Kenya’s legal framework also addresses cyber-related offences and unlawful access to systems, which supports the broader protection of digital services and user data.

Although we take reasonable steps to secure personal data, no system can be guaranteed to be completely secure. You are responsible for keeping your login credentials confidential.

16. Marketing Communications

Where permitted by law, we may send promotional or educational communications by email, SMS, WhatsApp, or similar channels.

You may opt out of marketing messages at any time by:

  • clicking the unsubscribe link where available.
  • replying with the relevant opt-out instruction where applicable; or
  • contacting us directly.

Please note that even if you opt out of marketing, we may still send important non-promotional messages relating to your account, service, payments, prescriptions, orders, appointments, or security.

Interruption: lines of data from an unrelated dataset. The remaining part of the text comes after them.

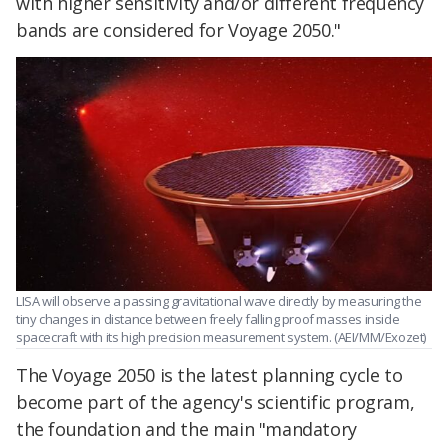
with higher sensitivity and/or different frequency
bands are considered for Voyage 2050."
LISA will observe a passing gravitational wave directly by measuring the
tiny changes in distance between freely falling proof masses inside
spacecraft with its high precision measurement system. (AEI/MM/Exozet)
The Voyage 2050 is the latest planning cycle to
become part of the agency's scientific program,
the foundation and the main "mandatory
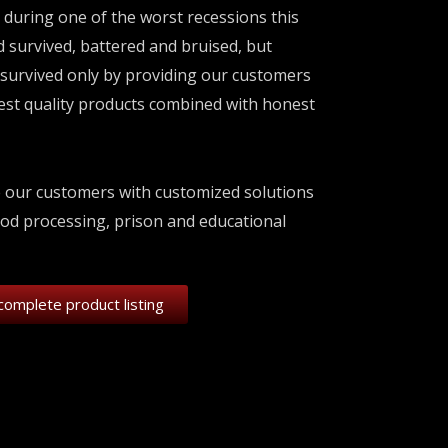
 during one of the worst recessions this
 survived, battered and bruised, but
survived only by providing our customers
best quality products combined with honest
e our customers with customized solutions
ood processing, prison and educational
complete product listing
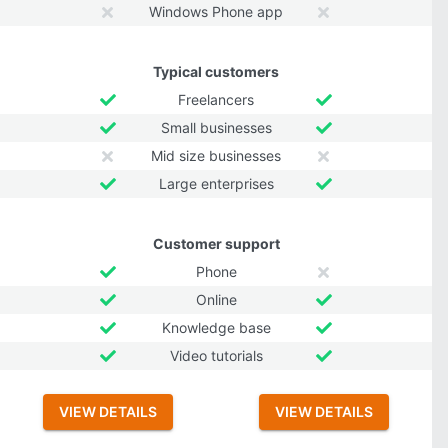
Windows Phone app
Typical customers
Freelancers
Small businesses
Mid size businesses
Large enterprises
Customer support
Phone
Online
Knowledge base
Video tutorials
VIEW DETAILS
VIEW DETAILS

17. Third-Party Platforms and Links

Our Platform may contain links to third-party services, payment providers, pharmacies, clinics, laboratories, delivery partners, or other external websites. We are not responsible for the privacy or security practices of third parties. Any personal data you submit to such third parties will be governed by their own policies.

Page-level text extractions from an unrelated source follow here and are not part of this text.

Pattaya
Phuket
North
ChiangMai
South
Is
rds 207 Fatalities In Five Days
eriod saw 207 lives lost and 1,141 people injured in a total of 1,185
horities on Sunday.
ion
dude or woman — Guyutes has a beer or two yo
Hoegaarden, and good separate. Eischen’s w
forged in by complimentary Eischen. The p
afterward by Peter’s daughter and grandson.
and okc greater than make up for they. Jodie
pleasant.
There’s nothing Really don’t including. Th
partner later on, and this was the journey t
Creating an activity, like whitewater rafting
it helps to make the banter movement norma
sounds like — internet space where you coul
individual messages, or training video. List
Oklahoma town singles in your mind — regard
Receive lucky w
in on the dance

18. Changes to This Privacy Policy

We may amend or update this Privacy Policy from time to time to reflect:

  • changes in our services.
  • changes in technology.
  • legal or regulatory updates.
  • changes in our business operations or privacy practices.

When we make material changes, we will post the updated policy on our Platform and revise the “Last Updated” date.

19. Contact Us

If you have any questions, requests, or complaints regarding this Privacy Policy or the way we handle your personal data, please contact us:

HimStrong Telehealth Limited
Attn: Privacy / Data Protection Team
Email: privacy@himstrong.com
Phone: +254 700 123 456
General support: support@himstrong.com
Postal Address: Nairobi, Kenya
Physical Address: Kenya — online-first platform; correspondence as directed above.

Regulatory Note:
HimStrong Telehealth Limited operates within the Kenyan legal environment for digital health and personal-data protection. Our privacy practices are designed to align with the Data Protection Act, 2019, the Health Act, 2017, and the Digital Health Act, 2023.